Search code examples
cassandracassandra-2.0cql3

How to delete a record in Cassandra?


I have a table like this:

CREATE TABLE mytable (
    user_id int,
    device_id ascii,
    record_time timestamp,
    timestamp timeuuid,
    info_1 text,
    info_2 int, 
    PRIMARY KEY (user_id, device_id, record_time, timestamp)
);

When I ask Cassandra to delete a record (an entry in the columnfamily) like this:

DELETE from my_table where user_id = X and device_id = Y and record_time = Z and timestamp = XX;

it returns without an error, but when I query again the record is still there. Now if I try to delete a whole row like this:

DELETE from my_table where user_id = X

It works and removes the whole row, and querying again immediately doesn't return any more data from that row.

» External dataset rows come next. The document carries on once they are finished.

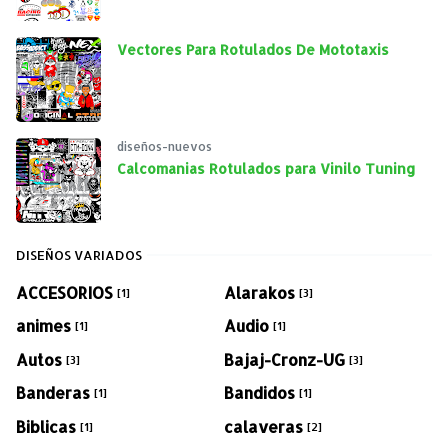
Vectores Para Rotulados De Mototaxis
diseños-nuevos
Calcomanias Rotulados para Vinilo Tuning
DISEÑOS VARIADOS
ACCESORIOS
Alarakos
[1]
[3]
animes
Audio
[1]
[1]
Autos
Bajaj-Cronz-UG
[3]
[3]
Banderas
Bandidos
[1]
[1]
Biblicas
calaveras
[1]
[2]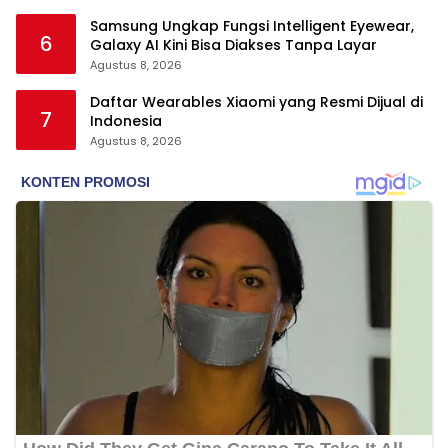
Samsung Ungkap Fungsi Intelligent Eyewear,
6
Galaxy AI Kini Bisa Diakses Tanpa Layar
Agustus 8, 2026
Daftar Wearables Xiaomi yang Resmi Dijual di
7
Indonesia
Agustus 8, 2026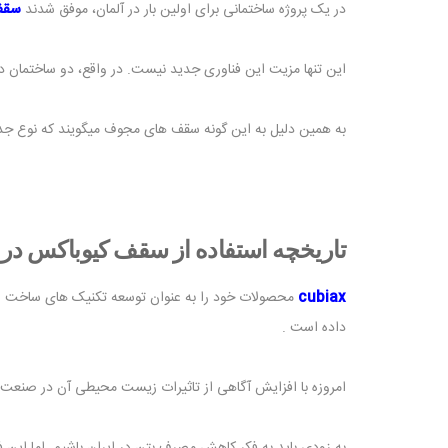
در یک پروژه ساختمانی برای اولین بار در آلمان، موفق شدند
سقف
این تنها مزیت این فناوری جدید نیست. در واقع، دو ساختمان در
به همین دلیل به این گونه سقف های مجوف میگویند که نوع جدی
تاریخچه استفاده از سقف کیوباکس در
cubiax
محصولات خود را به عنوان توسعه تکنیک های ساخت و ساز
داده است .
امروزه با افزایش آگاهی از تاثیرات زیست محیطی آن در صنعت ساختمان، موضوع بتن و کمبود 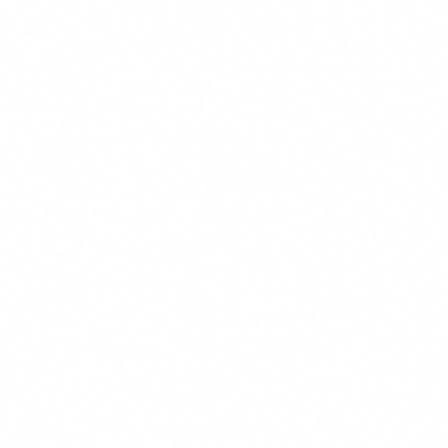
seguros y ofertas exclusivas. Cancela cuando
quieras.
Correo electrónico
SUSCRIBIRME
Sin spam. Cancela cuando quieras.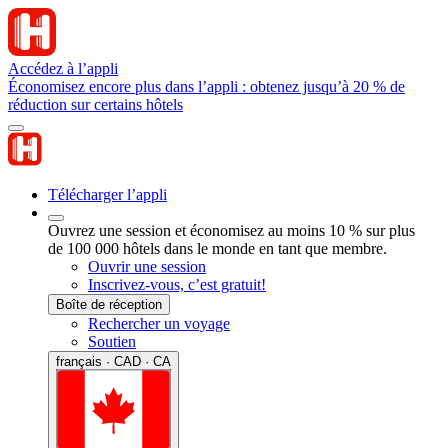
Accédez à l’appli
Économisez encore plus dans l’appli : obtenez jusqu’à 20 % de
réduction sur certains hôtels
Télécharger l’appli
Ouvrez une session et économisez au moins 10 % sur plus
de 100 000 hôtels dans le monde en tant que membre.
Ouvrir une session
Inscrivez-vous, c’est gratuit!
Boîte de réception
Rechercher un voyage
Soutien
français · CAD · CA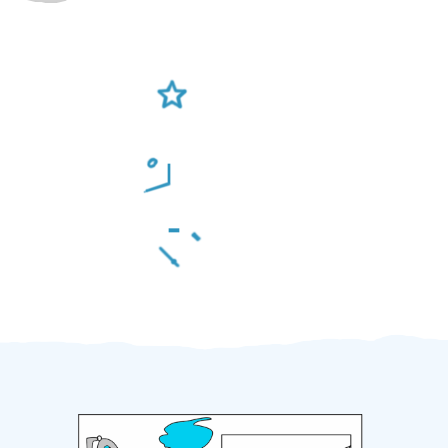
Ověření šikulové
Odměna po práci
Za 2 minuty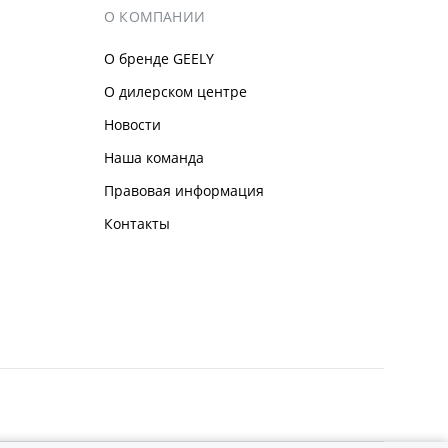
О КОМПАНИИ
О бренде GEELY
О дилерском центре
Новости
Наша команда
Правовая информация
Контакты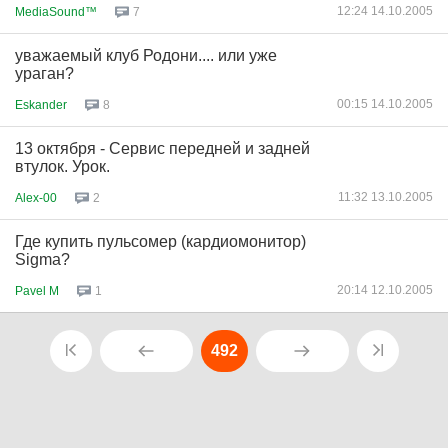
12:24 14.10.2005
MediaSound™
7
уважаемый клуб Родони.... или уже
ураган?
00:15 14.10.2005
Eskander
8
13 октября - Сервис передней и задней
втулок. Урок.
11:32 13.10.2005
Alex-00
2
Где купить пульсомер (кардиомонитор)
Sigma?
20:14 12.10.2005
Pavel M
1
492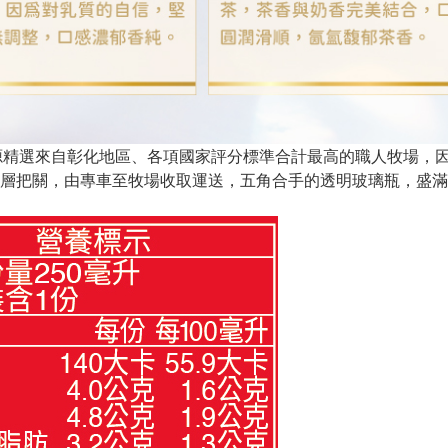
lker乳源精選來自彰化地區、各項國家評分標準合計最高的職人牧
層把關，由專車至牧場收取運送，五角合手的透明玻璃瓶，盛滿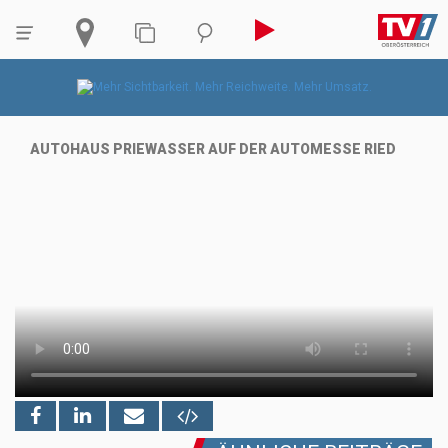
AUTOHAUS PRIEWASSER AUF DER AUTOMESSE RIED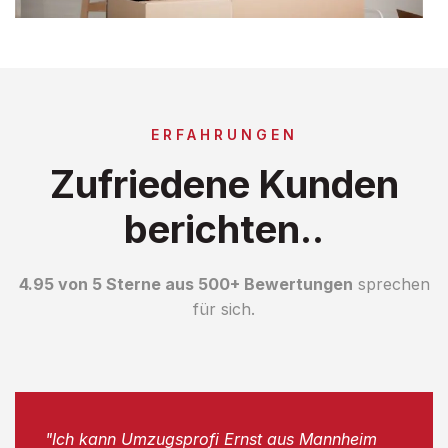
ERFAHRUNGEN
Zufriedene Kunden
berichten..
4.95 von 5 Sterne aus 500+ Bewertungen
sprechen
für sich.
"Ich kann Umzugsprofi Ernst aus Mannheim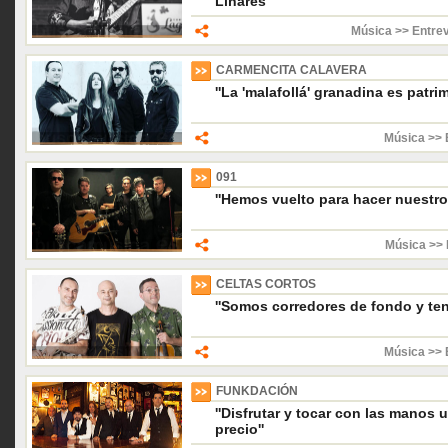
Linares''
Música >> Entrev
CARMENCITA CALAVERA
''La 'malafollá' granadina es patr
Música >> 
091
''Hemos vuelto para hacer nuestro 
Música >> 
CELTAS CORTOS
''Somos corredores de fondo y te
Música >> 
FUNKDACIÓN
''Disfrutar y tocar con las manos u
precio''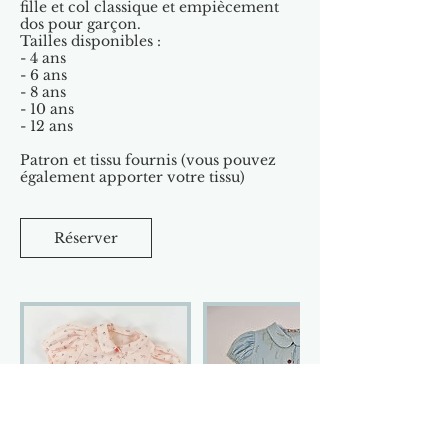
fille et col classique et empiècement
dos pour garçon.
Tailles disponibles :
- 4 ans
- 6 ans
- 8 ans
- 10 ans
- 12 ans
Patron et tissu fournis (vous pouvez
également apporter votre tissu)
Réserver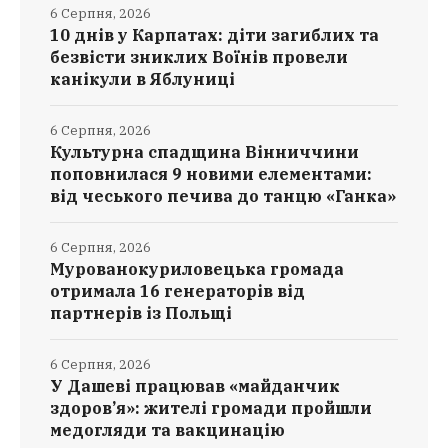
6 Серпня, 2026
10 днів у Карпатах: діти загиблих та
безвісти зниклих Воїнів провели
канікули в Яблуниці
6 Серпня, 2026
Культурна спадщина Вінниччини
поповнилася 9 новими елементами:
від чеського печива до танцю «Ганка»
6 Серпня, 2026
Мурованокуриловецька громада
отримала 16 генераторів від
партнерів із Польщі
6 Серпня, 2026
У Дашеві працював «майданчик
здоров’я»: жителі громади пройшли
медогляди та вакцинацію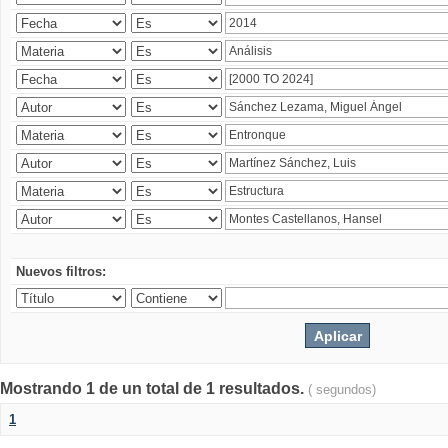
Nuevos filtros:
Mostrando 1 de un total de 1 resultados.
( segundos)
1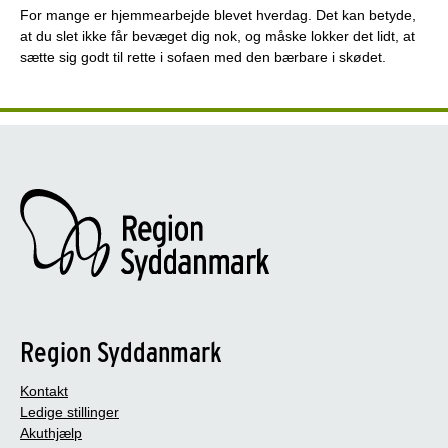
For mange er hjemmearbejde blevet hverdag. Det kan betyde,
at du slet ikke får bevæget dig nok, og måske lokker det lidt, at
sætte sig godt til rette i sofaen med den bærbare i skødet.
Region Syddanmark
Kontakt
Ledige stillinger
Akuthjælp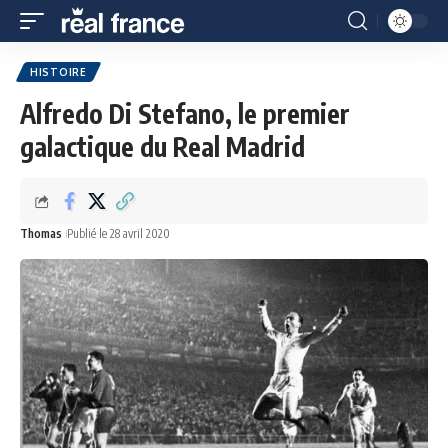
HISTOIRE
Alfredo Di Stefano, le premier
galactique du Real Madrid
Thomas
Publié le 28 avril 2020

What I am doing wrong? How you can remove a record in Cassandra?

Thanks


Solution

  • Ok, here is my theory as to what is going on. You have to be careful with timestamps, because they will store data down to the millisecond. But, they will only display data to the second. Take this sample table for example:

    aploetz@cqlsh:stackoverflow> SELECT id, datetime  FROM data;
    
     id     | datetime
    --------+--------------------------
     B25881 | 2015-02-16 12:00:03-0600
     B26354 | 2015-02-16 12:00:03-0600
    
    (2 rows)
    

    The datetimes (of type timestamp) are equal, right? Nope:

    aploetz@cqlsh:stackoverflow> SELECT id, blobAsBigint(timestampAsBlob(datetime)),
                                      datetime FROM data;
    
     id     | blobAsBigint(timestampAsBlob(datetime)) | datetime
    --------+-----------------------------------------+--------------------------
     B25881 |                           1424109603000 | 2015-02-16 12:00:03-0600
     B26354 |                           1424109603234 | 2015-02-16 12:00:03-0600
    
    (2 rows)
    

    As you are finding out, this becomes problematic when you use timestamps as part of your PRIMARY KEY. It is possible that your timestamp is storing more precision than it is showing you. And thus, you will need to provide that hidden precision if you will be successful in deleting that single row.

    Anyway, you have a couple of options here. One, find a way to ensure that you are not entering more precision than necessary into your record_time. Or, you could define record_time as a timeuuid.

    Again, it's a theory. I could be totally wrong, but I have seen people do this a few times. Usually it happens when they insert timestamp data using dateof(now()) like this:

    INSERT INTO table (key, time, data) VALUES (1,dateof(now()),'blah blah');